About this task: Scan the data below and state the number of lines that include the word "Chính", adding no comment.

Dataset entries:
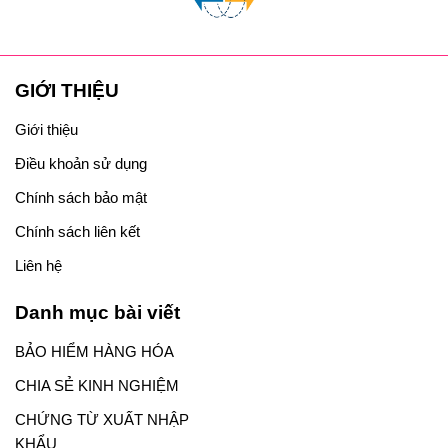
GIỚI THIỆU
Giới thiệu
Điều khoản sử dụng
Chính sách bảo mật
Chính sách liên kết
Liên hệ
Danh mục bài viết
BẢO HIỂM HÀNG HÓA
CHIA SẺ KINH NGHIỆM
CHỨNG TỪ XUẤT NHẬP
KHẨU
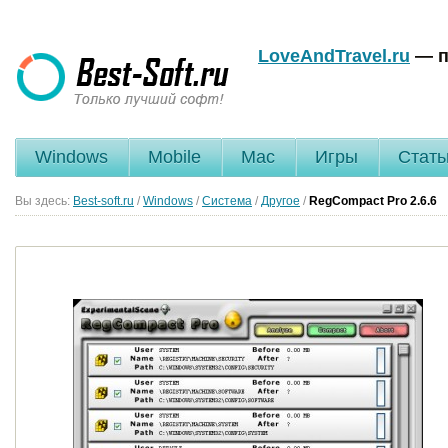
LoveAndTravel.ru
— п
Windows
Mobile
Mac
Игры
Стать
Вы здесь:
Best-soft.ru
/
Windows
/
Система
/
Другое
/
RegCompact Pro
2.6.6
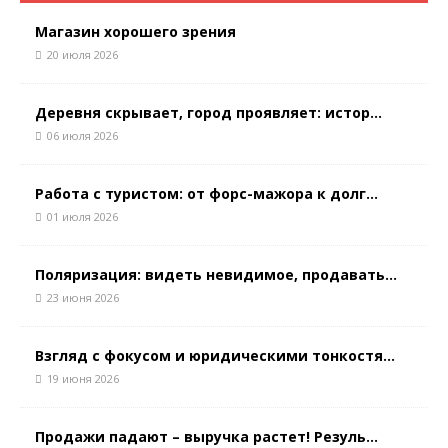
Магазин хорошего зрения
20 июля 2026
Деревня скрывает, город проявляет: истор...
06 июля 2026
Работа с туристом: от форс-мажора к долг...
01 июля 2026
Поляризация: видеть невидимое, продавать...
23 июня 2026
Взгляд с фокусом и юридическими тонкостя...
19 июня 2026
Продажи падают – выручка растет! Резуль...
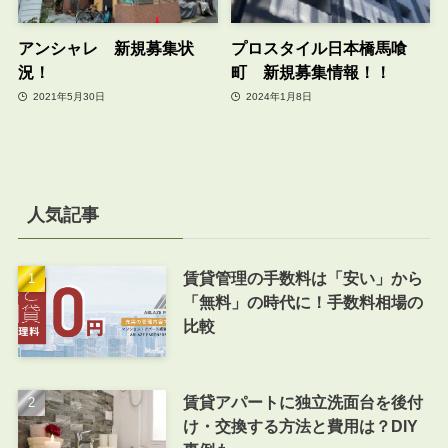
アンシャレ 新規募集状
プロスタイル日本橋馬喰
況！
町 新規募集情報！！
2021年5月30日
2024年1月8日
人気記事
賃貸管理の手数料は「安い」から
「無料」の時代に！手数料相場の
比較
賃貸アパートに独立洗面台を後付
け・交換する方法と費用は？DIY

The answer: 2